# Rakestraw spinner



## Annie in MN (Oct 15, 2002)

I got it yesterday! A small sample (8 inches?) of Gotland top came with it, so I spun that up last night. I plied it today with the plying paddle.

My review:
The Spinner comes with a velvet pouch for storage. Not exactly my taste, (red velvet with gold elastic cording) so I may need to sew up (or maybe felt up) a new pouch. The Spinner's wood is very smooth, no rough spots anywhere. Mine is red oak. The instruction booklet was ok, a couple of repeats that didn't quite make sense to me, but maybe that was just me. I think the video on the website is very helpful. It took me maybe 5 minutes to get the hang of it. I had to remember that this is a park and draft tool. From habit, I kept trying to draft as I was twirling the tool, and that really doesn't work. It really is easier to sit while using it too. The other difficulty I had was joining new fiber. I'm not sure why though, so maybe that was just me, or maybe the fiber.
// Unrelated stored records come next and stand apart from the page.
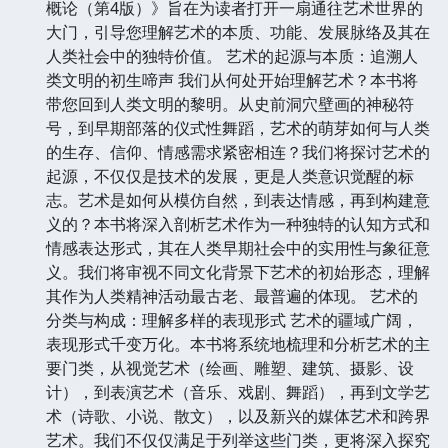
概论（第4版）》旨在为读者打开一扇通往艺术世界的
大门，引导您理解艺术的本质、功能、发展脉络及其在
人类社会中的独特价值。 艺术的起源与本质：追溯人
类文明的初生啼声 我们从何处开始理解艺术？本书将
带您回到人类文明的黎明。从史前洞穴壁画的神秘符
号，到早期部落的仪式性舞蹈，艺术的萌芽如何与人类
的生存、信仰、情感需求紧密相连？我们将探讨艺术的
起源，不仅仅是技术的发展，更是人类意识觉醒的标
志。艺术是如何从模仿自然，到表达情感，再到构建意
义的？本书将深入剖析艺术作为一种独特的认知方式和
情感表达形式，其在人类早期社会中的实用性与象征意
义。我们将审视不同文化背景下艺术的初始形态，理解
其作为人类精神活动最古老、最普遍的体现。 艺术的
分类与构成：理解多样的表现形式 艺术的疆域广阔，
表现形式千变万化。本书将系统地梳理和分析艺术的主
要门类，从视觉艺术（绘画、雕塑、建筑、摄影、设
计），到表演艺术（音乐、戏剧、舞蹈），再到文学艺
术（诗歌、小说、散文），以及新兴的媒体艺术和跨界
艺术。我们不仅仅满足于列举这些门类，更将深入探究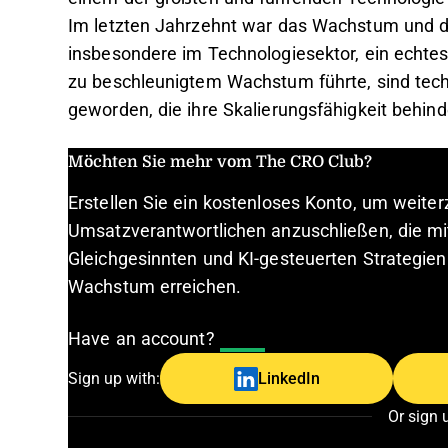
Im letzten Jahrzehnt war das Wachstum und 
insbesondere im Technologiesektor, ein echte
zu beschleunigtem Wachstum führte, sind tech
geworden, die ihre Skalierungsfähigkeit behind
Möchten Sie mehr vom The CRO Club?
Erstellen Sie ein kostenloses Konto, um weite
Umsatzverantwortlichen anzuschließen, die mi
Gleichgesinnten und KI-gesteuerten Strategien
Wachstum erreichen.
Have an account?
Log In
Sign up with:
LinkedIn
Or sign 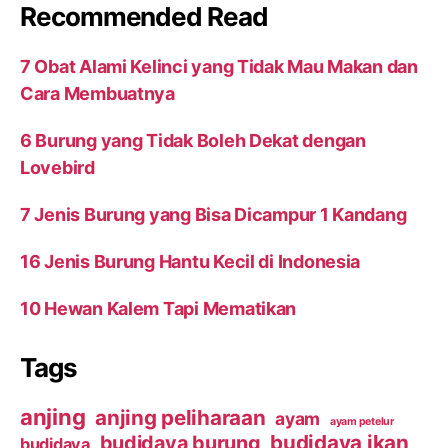
Recommended Read
7 Obat Alami Kelinci yang Tidak Mau Makan dan
Cara Membuatnya
6 Burung yang Tidak Boleh Dekat dengan
Lovebird
7 Jenis Burung yang Bisa Dicampur 1 Kandang
16 Jenis Burung Hantu Kecil di Indonesia
10 Hewan Kalem Tapi Mematikan
Tags
anjing
anjing peliharaan
ayam
ayam petelur
budidaya ikan
budidaya burung
budidaya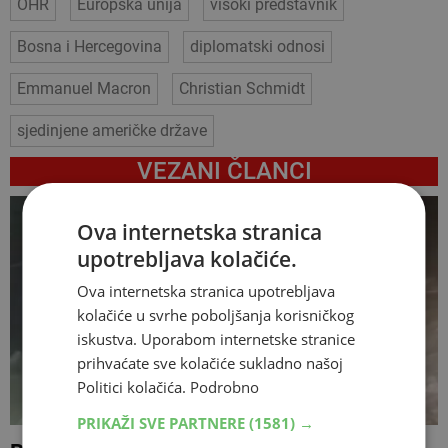
OHR
Europska unija
visoki predstavnik
Bosna i Hercegovina
diplomatski odnosi
Emmanuel Macron
Christian Schmidt
sjedinjene američke države
VEZANI ČLANCI
Ova internetska stranica
upotrebljava kolačiće.
Ova internetska stranica upotrebljava
kolačiće u svrhe poboljšanja korisničkog
iskustva. Uporabom internetske stranice
prihvaćate sve kolačiće sukladno našoj
Politici kolačića.
Podrobno
PRIKAŽI SVE PARTNERE
(1581) →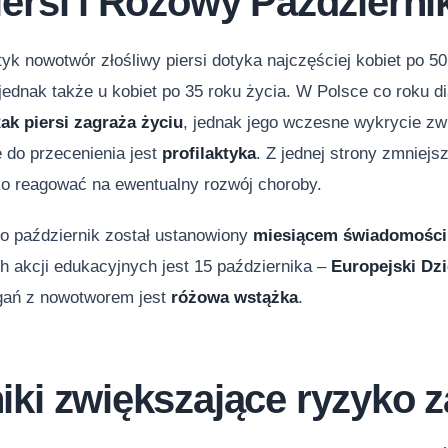
ersi i Różowy Październi
yk nowotwór złośliwy piersi dotyka najczęściej kobiet po 5
jednak także u kobiet po 35 roku życia. W Polsce co roku d
ak piersi zagraża życiu
, jednak jego wczesne wykrycie zw
 do przecenienia jest
profilaktyka
. Z jednej strony zmniejs
o reagować na ewentualny rozwój choroby.
go październik został ustanowiony
miesiącem świadomości 
h akcji edukacyjnych jest 15 października –
Europejski Dzi
gań z nowotworem jest
różowa wstążka
.
iki zwiększające ryzyko 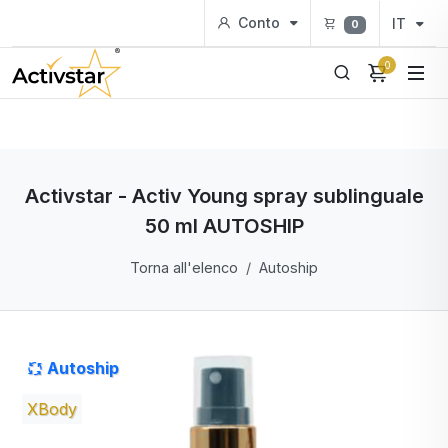
Conto
IT
0
0
Activstar - Activ Young spray sublinguale
50 ml AUTOSHIP
Torna all'elenco
Autoship
Autoship
XBody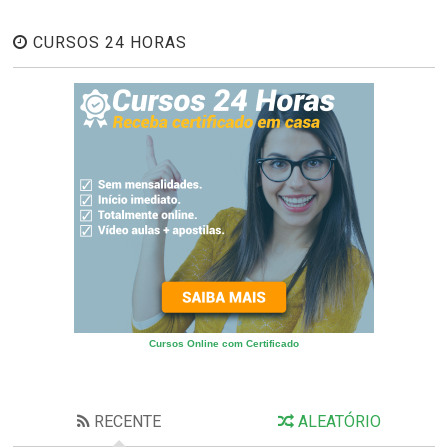
CURSOS 24 HORAS
Cursos Online com Certificado
RECENTE
ALEATÓRIO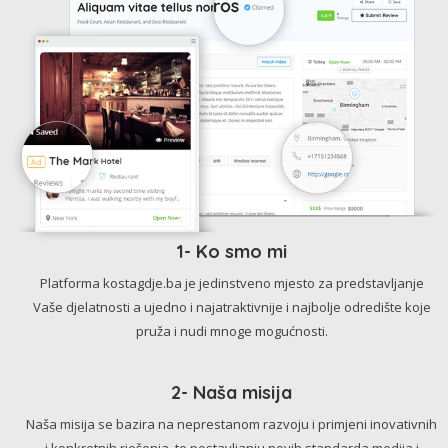
1- Ko smo mi
Platforma kostagdje.ba je jedinstveno mjesto za predstavljanje
Vaše djelatnosti a ujedno i najatraktivnije i najbolje odredište koje
pruža i nudi mnoge mogućnosti.
2- Naša misija
Naša misija se bazira na neprestanom razvoju i primjeni inovativnih
i konkretnih rješenja, te postavljanju novih standarda medija i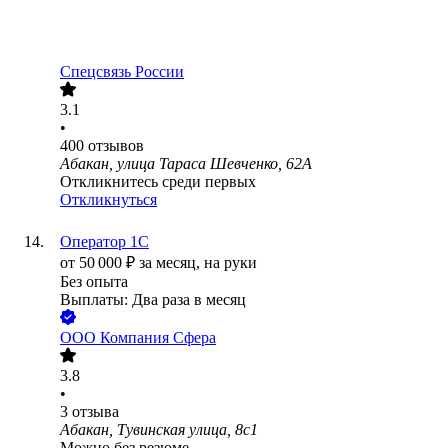
Спецсвязь России
3.1
•
400
отзывов
Абакан, улица Тараса Шевченко, 62А
Откликнитесь среди первых
Откликнуться
Оператор 1C
от
50 000
₽
за месяц,
на руки
Без опыта
Выплаты: Два раза в месяц
ООО
Компания Сфера
3.8
•
3
отзыва
Абакан, Тувинская улица, 8с1
Можно без резюме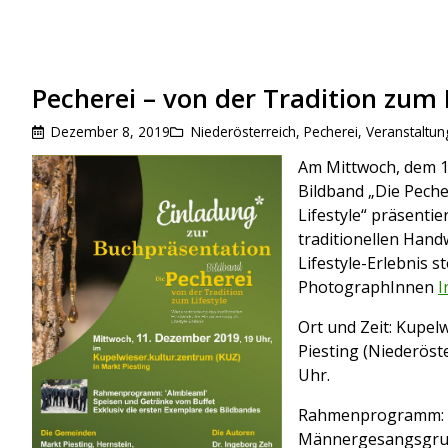
Pecherei – von der Tradition zum 
Dezember 8, 2019
Niederösterreich
,
Pecherei
,
Veranstaltun
Am Mittwoch, dem 1
Bildband „Die Peche
Lifestyle“ präsenti
traditionellen Han
Lifestyle-Erlebnis 
PhotographInnen
I
Ort und Zeit: Kupel
Piesting (Niederöst
Uhr.
Rahmenprogramm: M
Männergesangsgru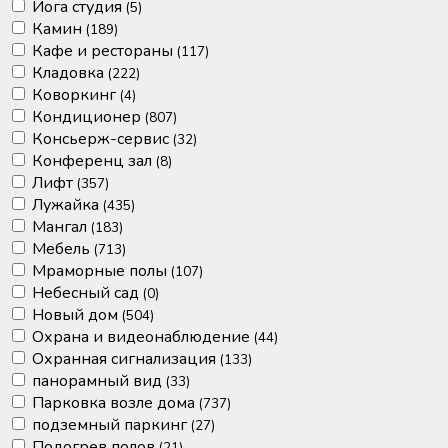
Йога студия
(5)
Камин
(189)
Кафе и рестораны
(117)
Кладовка
(222)
Коворкинг
(4)
Кондиционер
(807)
Консьерж-сервис
(32)
Конференц зал
(8)
Лифт
(357)
Лужайка
(435)
Мангал
(183)
Мебель
(713)
Мраморные полы
(107)
Небесный сад
(0)
Новый дом
(504)
Охрана и видеонаблюдение
(44)
Охранная сигнализация
(133)
панорамный вид
(33)
Парковка возле дома
(737)
подземный паркинг
(27)
Подогрев полов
I have never spun Gotland before, it has a longer staple, and was more, um, hairy, than I am used to. 

I think this will be great for sit down spinning anywhere you can't take a wheel. It seems much sturdier than a spindle, no long thin shaft to possibly break. I can definitely see taking this on hiking/canoe trips, because it packs easily, small and lightweight and won't be poking you in the back. Not that I get to do that anymore. :Bawling: 

I also purchased the plying paddle. It too is of red oak, and sanded very smooth, no rough spots to catch fiber. It worked wonderfully for plying. The instructions were clear, and the wind-on pattern is easy to remember. I think it is easier and faster than winding into a center pull ball and plying from that. It did not get tangled up at all when plying. I would recommend it highly to the drop spindlers out there. 

That's all I can think of. If anybody has any questions, I'll try to answer them.


----------



## Aunt C (Aug 29, 2005)

Great review. MAkes me want to take a second look at one.
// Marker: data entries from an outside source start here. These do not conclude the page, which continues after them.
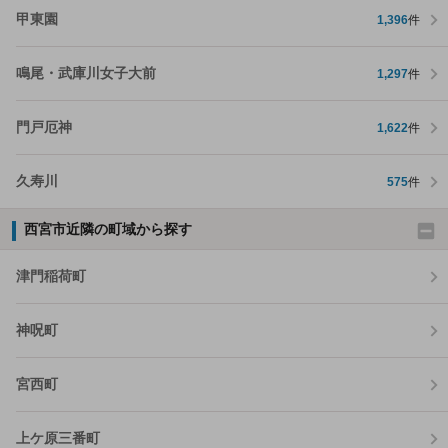
甲東園
1,396
件
鳴尾・武庫川女子大前
1,297
件
門戸厄神
1,622
件
久寿川
575
件
西宮市近隣の町域から探す
津門稲荷町
神呪町
宮西町
上ケ原三番町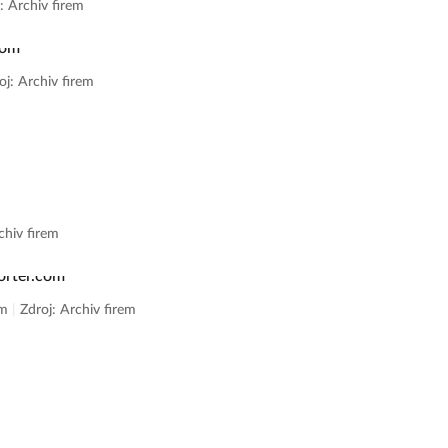
: Archiv firem
oj: Archiv firem
chiv firem
om
|
Zdroj: Archiv firem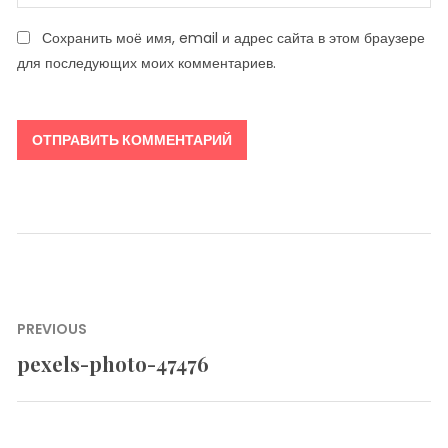
Сохранить моё имя, email и адрес сайта в этом браузере
для последующих моих комментариев.
Навигация
PREVIOUS
по
pexels-photo-47476
Previous
записям
post:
Where did you purchase it from? I'd like to see the video.


----------



## MullersLaneFarm (Jul 23, 2004)

http://fibers.downinthecountry.com/shop/


----------



## Meg Z (Jun 8, 2004)

Okay...that little toy just went on my wish list!


----------



## redbudlane (Jul 5, 2006)

I just ordered a set out of rosewood yesterday, it is supposed to ship out today. I can't wait to get it!!! I never did get the hang of the drop spindle so thought I'd try this for portable spinning. Great review Annie, thanks for sharing.


----------



## Maura (Jun 6, 2004)

Wow! Is that ever cool. I asked my husband if he would make one for me. "Why would someone with a spinning wheel want one of those?" 

"For when you travel."

Well, it's very inexpensive and next month I may just order one.


----------



## FalconDance (Feb 4, 2007)

I found another version of this little spinner on eBay the other day. It's slightly different, of course, but the same principle. Ands is this the same thing as what they're calling a Mayan (or is it Incan?) spinner?


----------